其他
干货 | Tensorflow设计简单分类网络实现猫狗图像分类训练与测试
微信公众号:OpenCV学堂
关注获取更多计算机视觉与深度学习知识
觉得文章对你有用,请戳底部广告支持
模型结构与代码实现
第一层:32个feature map 5x5卷积、步长为2、最大值池化
局部相应归一化处理(LRN)
第二层:64个feature map 3x3卷积、步长为1、没有池化
第三层:128个feature map 3x3卷积、步长为1、最大值池化
局部相应归一化处理(LRN)
扁平层操作12x12x128个神经元
输出层操作2个神经元输出、sigmoid激活函数
卷积层采用relu作为激活函数。
模型解释
卷积层深度不断加深,用以补偿分辨率下降带来的信息损失、
LRN提升神经元竞争能力,增强最终模型的泛化能力。
通过上述简单的卷积神经网络,对25000张的猫狗图像进行训练,对卷积层1、3后面使用局部响应归一化处理(LRN), 最终输出二分类图像。从测试集选择测试图像进行分类预测,计算准确率。
网络模型代码实现
def inference(input_tensor):
# -----------------------第一层----------------------------
with tf.variable_scope('layer1-conv1'):
# 初始化权重conv1_weights为可保存变量,大小为5x5,3个通道(RGB),数量为32个
conv1_weights = tf.get_variable("weight", [5, 5, 3, 32],
initializer=tf.truncated_normal_initializer(stddev=0.1))
conv1_biases = tf.get_variable("bias", [32], initializer=tf.constant_initializer(0.0))
conv1 = tf.nn.conv2d(input_tensor, conv1_weights, strides=[1, 1, 1, 1], padding='SAME')

◆ **任务要求**
(a) 请逐字引用上面文本内容中的一段：从含有“扁平层操作12x12x128个神经元”的词句开始，到“像进行分类预测,计算准确率。”为止。
(b) 根据上面的文本内容，该卷积神经网络用多少张猫狗图像进行训练？

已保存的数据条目
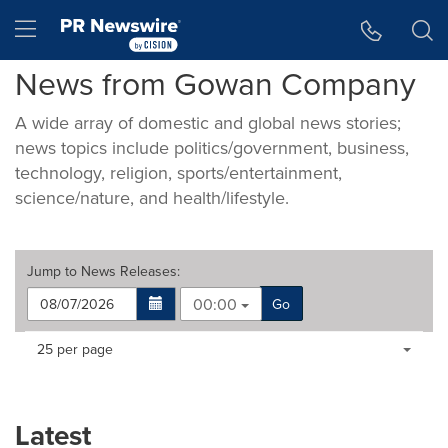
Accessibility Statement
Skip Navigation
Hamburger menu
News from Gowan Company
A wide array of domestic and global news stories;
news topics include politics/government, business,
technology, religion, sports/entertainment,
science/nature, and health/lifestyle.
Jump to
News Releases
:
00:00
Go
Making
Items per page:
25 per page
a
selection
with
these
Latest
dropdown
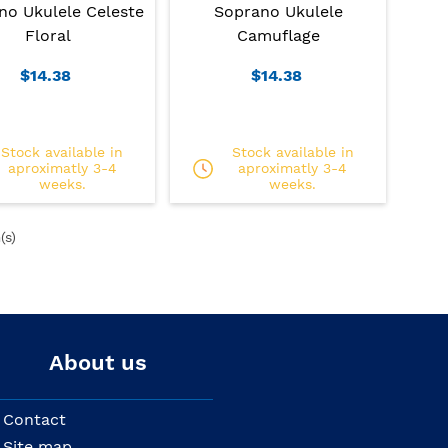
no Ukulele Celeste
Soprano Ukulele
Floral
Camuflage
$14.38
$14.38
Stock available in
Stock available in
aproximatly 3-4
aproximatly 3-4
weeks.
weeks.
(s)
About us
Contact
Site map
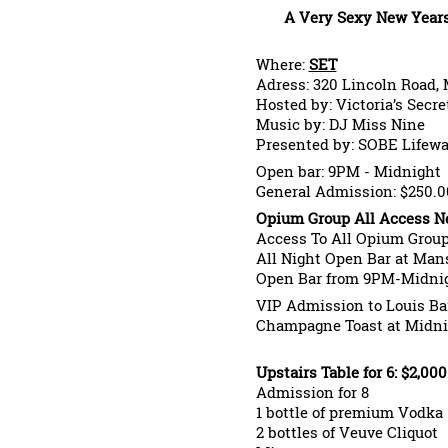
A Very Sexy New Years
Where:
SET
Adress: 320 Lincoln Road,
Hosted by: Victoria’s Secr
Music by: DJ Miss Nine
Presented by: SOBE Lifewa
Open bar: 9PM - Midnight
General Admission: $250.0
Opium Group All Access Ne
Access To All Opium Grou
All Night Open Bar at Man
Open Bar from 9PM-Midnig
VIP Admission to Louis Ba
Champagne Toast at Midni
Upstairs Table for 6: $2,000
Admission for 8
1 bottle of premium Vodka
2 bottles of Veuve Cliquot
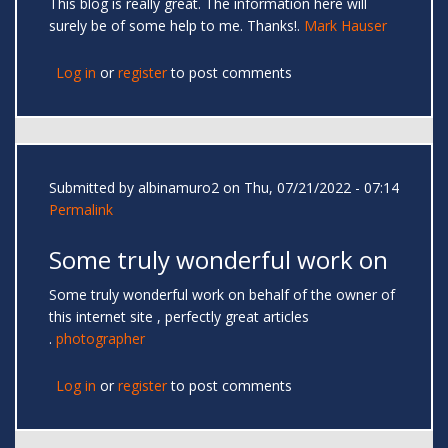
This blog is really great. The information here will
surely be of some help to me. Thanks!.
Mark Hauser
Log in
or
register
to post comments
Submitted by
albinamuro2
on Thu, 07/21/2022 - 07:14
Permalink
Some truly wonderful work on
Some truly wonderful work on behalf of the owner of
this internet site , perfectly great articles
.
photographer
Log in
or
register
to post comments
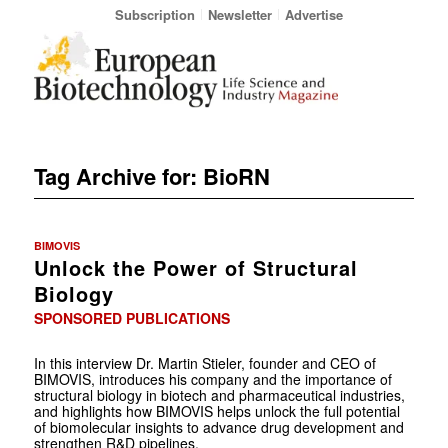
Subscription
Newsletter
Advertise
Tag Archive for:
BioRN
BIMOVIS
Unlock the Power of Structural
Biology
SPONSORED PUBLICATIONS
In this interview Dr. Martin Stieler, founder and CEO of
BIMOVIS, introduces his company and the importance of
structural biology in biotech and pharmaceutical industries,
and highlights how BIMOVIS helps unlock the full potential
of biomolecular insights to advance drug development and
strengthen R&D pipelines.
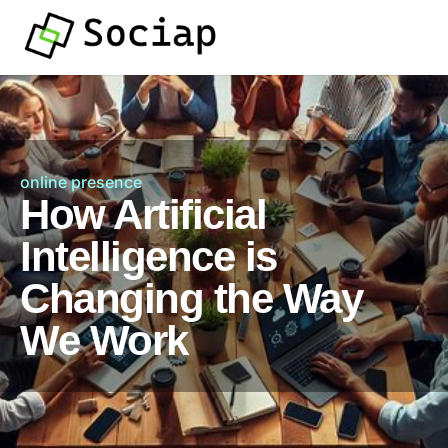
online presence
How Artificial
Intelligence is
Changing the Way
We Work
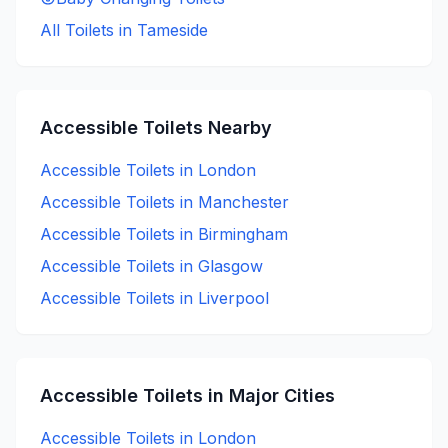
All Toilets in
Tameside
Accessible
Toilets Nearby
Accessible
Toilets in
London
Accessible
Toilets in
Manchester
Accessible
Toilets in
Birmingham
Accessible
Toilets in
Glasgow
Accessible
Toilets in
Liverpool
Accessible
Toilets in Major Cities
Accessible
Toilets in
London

◆ **答案列表**
(a)
扁平层操作12x12x128个神经元
输出层操作2个神经元输出、sigmoid激活函数
卷积层采用relu作为激活函数。
模型解释
卷积层深度不断加深,用以补偿分辨率下降带来的信息损失、
LRN提升神经元竞争能力,增强最终模型的泛化能力。
通过上述简单的卷积神经网络,对25000张的猫狗图像进行训练,对卷积层1、3后面使用局部响应归一化处理(LRN), 最终输出二分类图像。从测试集选择测试图像进行分类预测,计算准确率。

(b) 25000张。